/---

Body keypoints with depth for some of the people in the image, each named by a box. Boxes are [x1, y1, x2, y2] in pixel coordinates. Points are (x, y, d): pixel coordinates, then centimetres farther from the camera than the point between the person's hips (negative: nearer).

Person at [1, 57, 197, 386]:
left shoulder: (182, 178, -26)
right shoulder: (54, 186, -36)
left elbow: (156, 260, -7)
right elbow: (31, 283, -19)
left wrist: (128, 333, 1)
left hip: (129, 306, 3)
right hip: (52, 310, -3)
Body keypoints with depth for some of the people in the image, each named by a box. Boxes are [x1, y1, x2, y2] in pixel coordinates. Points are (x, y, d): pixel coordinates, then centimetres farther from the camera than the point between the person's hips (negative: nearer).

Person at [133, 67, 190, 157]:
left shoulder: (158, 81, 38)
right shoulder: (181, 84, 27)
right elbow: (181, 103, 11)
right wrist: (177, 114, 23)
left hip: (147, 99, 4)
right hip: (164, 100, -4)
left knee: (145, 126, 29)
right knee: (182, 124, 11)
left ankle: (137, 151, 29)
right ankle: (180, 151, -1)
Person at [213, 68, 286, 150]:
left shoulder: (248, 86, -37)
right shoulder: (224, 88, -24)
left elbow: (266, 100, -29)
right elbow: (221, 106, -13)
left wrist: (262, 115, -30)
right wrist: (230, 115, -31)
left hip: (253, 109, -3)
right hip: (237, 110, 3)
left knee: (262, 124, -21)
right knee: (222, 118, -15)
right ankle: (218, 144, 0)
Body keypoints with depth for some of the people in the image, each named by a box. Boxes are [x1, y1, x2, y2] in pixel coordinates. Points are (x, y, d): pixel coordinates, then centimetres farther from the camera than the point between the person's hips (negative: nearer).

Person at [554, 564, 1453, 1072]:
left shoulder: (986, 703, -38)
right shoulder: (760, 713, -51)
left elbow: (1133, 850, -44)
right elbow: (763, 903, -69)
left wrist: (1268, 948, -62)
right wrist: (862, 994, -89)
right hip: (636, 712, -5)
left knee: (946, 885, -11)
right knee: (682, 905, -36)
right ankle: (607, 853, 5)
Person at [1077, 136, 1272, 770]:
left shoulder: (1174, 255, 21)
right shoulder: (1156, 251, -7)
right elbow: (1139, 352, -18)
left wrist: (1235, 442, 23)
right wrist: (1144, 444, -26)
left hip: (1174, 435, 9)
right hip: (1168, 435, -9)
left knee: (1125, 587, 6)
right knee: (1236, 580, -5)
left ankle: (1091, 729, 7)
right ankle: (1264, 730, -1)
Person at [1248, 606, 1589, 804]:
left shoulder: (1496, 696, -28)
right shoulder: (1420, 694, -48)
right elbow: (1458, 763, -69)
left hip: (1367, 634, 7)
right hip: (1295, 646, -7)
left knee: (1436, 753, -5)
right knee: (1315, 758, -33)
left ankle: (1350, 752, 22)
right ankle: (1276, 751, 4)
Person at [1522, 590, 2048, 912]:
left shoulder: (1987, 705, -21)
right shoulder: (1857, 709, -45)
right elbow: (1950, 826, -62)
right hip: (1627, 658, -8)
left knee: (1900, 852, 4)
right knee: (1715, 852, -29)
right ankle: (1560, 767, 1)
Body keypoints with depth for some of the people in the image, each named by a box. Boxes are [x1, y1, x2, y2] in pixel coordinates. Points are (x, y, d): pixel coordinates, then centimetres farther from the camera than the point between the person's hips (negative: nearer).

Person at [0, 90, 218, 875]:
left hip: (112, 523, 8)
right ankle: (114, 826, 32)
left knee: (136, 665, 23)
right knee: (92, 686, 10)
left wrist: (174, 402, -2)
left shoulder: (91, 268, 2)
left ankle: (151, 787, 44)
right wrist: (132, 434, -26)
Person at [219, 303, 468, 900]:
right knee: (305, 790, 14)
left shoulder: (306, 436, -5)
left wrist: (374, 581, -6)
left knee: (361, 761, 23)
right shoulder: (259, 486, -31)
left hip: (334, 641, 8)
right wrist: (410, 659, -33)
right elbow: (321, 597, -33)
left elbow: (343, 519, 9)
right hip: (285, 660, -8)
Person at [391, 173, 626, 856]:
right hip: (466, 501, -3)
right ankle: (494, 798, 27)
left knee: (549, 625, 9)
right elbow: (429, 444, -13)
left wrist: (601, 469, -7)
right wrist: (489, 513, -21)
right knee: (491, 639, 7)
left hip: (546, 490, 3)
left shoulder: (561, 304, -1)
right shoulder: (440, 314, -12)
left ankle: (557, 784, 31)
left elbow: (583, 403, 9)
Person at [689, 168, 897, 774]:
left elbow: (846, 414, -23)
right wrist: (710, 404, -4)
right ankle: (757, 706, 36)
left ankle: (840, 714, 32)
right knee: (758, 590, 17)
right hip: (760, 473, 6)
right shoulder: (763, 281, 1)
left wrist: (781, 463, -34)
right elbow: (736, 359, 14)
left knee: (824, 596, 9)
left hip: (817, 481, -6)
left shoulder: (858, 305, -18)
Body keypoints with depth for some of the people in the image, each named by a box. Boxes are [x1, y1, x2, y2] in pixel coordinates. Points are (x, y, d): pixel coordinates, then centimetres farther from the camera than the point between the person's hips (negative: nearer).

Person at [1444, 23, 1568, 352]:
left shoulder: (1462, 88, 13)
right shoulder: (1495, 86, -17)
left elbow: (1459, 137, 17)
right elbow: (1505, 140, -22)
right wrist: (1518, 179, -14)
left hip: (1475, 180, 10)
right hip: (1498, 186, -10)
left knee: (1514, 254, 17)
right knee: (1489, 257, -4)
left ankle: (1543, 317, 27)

\---

Exercise description –
Rewrite all of the rows above, changing each occurrence of "Person at" to "Subject at" and keeping every other character the same.

Result –
Body keypoints with depth for some of the people in the image, each named by a box. Boxes are [x1, y1, x2, y2] in pixel coordinates. Points are (x, y, d): pixel coordinates, then centimetres farther from the camera than the point between the person's hips (negative: nearer).

Subject at [1, 57, 197, 386]:
left shoulder: (182, 178, -26)
right shoulder: (54, 186, -36)
left elbow: (156, 260, -7)
right elbow: (31, 283, -19)
left wrist: (128, 333, 1)
left hip: (129, 306, 3)
right hip: (52, 310, -3)
Body keypoints with depth for some of the people in the image, each named by a box. Boxes are [x1, y1, x2, y2] in pixel coordinates. Points are (x, y, d): pixel coordinates, then centimetres farther from the camera than the point between the person's hips (negative: nearer).

Subject at [133, 67, 190, 157]:
left shoulder: (158, 81, 38)
right shoulder: (181, 84, 27)
right elbow: (181, 103, 11)
right wrist: (177, 114, 23)
left hip: (147, 99, 4)
right hip: (164, 100, -4)
left knee: (145, 126, 29)
right knee: (182, 124, 11)
left ankle: (137, 151, 29)
right ankle: (180, 151, -1)
Subject at [213, 68, 286, 150]:
left shoulder: (248, 86, -37)
right shoulder: (224, 88, -24)
left elbow: (266, 100, -29)
right elbow: (221, 106, -13)
left wrist: (262, 115, -30)
right wrist: (230, 115, -31)
left hip: (253, 109, -3)
right hip: (237, 110, 3)
left knee: (262, 124, -21)
right knee: (222, 118, -15)
right ankle: (218, 144, 0)
Body keypoints with depth for some of the people in the image, each named by a box. Boxes are [x1, y1, x2, y2] in pixel coordinates. Points are (x, y, d): pixel coordinates, then centimetres farther from the camera than the point between the person's hips (negative: nearer).

Subject at [554, 564, 1453, 1072]:
left shoulder: (986, 703, -38)
right shoulder: (760, 713, -51)
left elbow: (1133, 850, -44)
right elbow: (763, 903, -69)
left wrist: (1268, 948, -62)
right wrist: (862, 994, -89)
right hip: (636, 712, -5)
left knee: (946, 885, -11)
right knee: (682, 905, -36)
right ankle: (607, 853, 5)
Subject at [1077, 136, 1272, 770]:
left shoulder: (1174, 255, 21)
right shoulder: (1156, 251, -7)
right elbow: (1139, 352, -18)
left wrist: (1235, 442, 23)
right wrist: (1144, 444, -26)
left hip: (1174, 435, 9)
right hip: (1168, 435, -9)
left knee: (1125, 587, 6)
right knee: (1236, 580, -5)
left ankle: (1091, 729, 7)
right ankle: (1264, 730, -1)
Subject at [1248, 606, 1589, 804]:
left shoulder: (1496, 696, -28)
right shoulder: (1420, 694, -48)
right elbow: (1458, 763, -69)
left hip: (1367, 634, 7)
right hip: (1295, 646, -7)
left knee: (1436, 753, -5)
right knee: (1315, 758, -33)
left ankle: (1350, 752, 22)
right ankle: (1276, 751, 4)
Subject at [1522, 590, 2048, 912]:
left shoulder: (1987, 705, -21)
right shoulder: (1857, 709, -45)
right elbow: (1950, 826, -62)
right hip: (1627, 658, -8)
left knee: (1900, 852, 4)
right knee: (1715, 852, -29)
right ankle: (1560, 767, 1)
Body keypoints with depth for some of the people in the image, each named by a box. Boxes are [x1, y1, x2, y2] in pixel coordinates. Points are (x, y, d): pixel coordinates, then centimetres farther from the camera than the point between the person's hips (negative: nearer).

Subject at [0, 90, 218, 875]:
left hip: (112, 523, 8)
right ankle: (114, 826, 32)
left knee: (136, 665, 23)
right knee: (92, 686, 10)
left wrist: (174, 402, -2)
left shoulder: (91, 268, 2)
left ankle: (151, 787, 44)
right wrist: (132, 434, -26)
Subject at [219, 303, 468, 900]:
right knee: (305, 790, 14)
left shoulder: (306, 436, -5)
left wrist: (374, 581, -6)
left knee: (361, 761, 23)
right shoulder: (259, 486, -31)
left hip: (334, 641, 8)
right wrist: (410, 659, -33)
right elbow: (321, 597, -33)
left elbow: (343, 519, 9)
right hip: (285, 660, -8)
Subject at [391, 173, 626, 856]:
right hip: (466, 501, -3)
right ankle: (494, 798, 27)
left knee: (549, 625, 9)
right elbow: (429, 444, -13)
left wrist: (601, 469, -7)
right wrist: (489, 513, -21)
right knee: (491, 639, 7)
left hip: (546, 490, 3)
left shoulder: (561, 304, -1)
right shoulder: (440, 314, -12)
left ankle: (557, 784, 31)
left elbow: (583, 403, 9)
Subject at [689, 168, 897, 774]:
left elbow: (846, 414, -23)
right wrist: (710, 404, -4)
right ankle: (757, 706, 36)
left ankle: (840, 714, 32)
right knee: (758, 590, 17)
right hip: (760, 473, 6)
right shoulder: (763, 281, 1)
left wrist: (781, 463, -34)
right elbow: (736, 359, 14)
left knee: (824, 596, 9)
left hip: (817, 481, -6)
left shoulder: (858, 305, -18)
Body keypoints with depth for some of the people in the image, each named by a box. Boxes are [x1, y1, x2, y2] in pixel coordinates. Points are (x, y, d): pixel coordinates, then centimetres farther from the camera than the point between the person's hips (negative: nearer).

Subject at [1444, 23, 1568, 352]:
left shoulder: (1462, 88, 13)
right shoulder: (1495, 86, -17)
left elbow: (1459, 137, 17)
right elbow: (1505, 140, -22)
right wrist: (1518, 179, -14)
left hip: (1475, 180, 10)
right hip: (1498, 186, -10)
left knee: (1514, 254, 17)
right knee: (1489, 257, -4)
left ankle: (1543, 317, 27)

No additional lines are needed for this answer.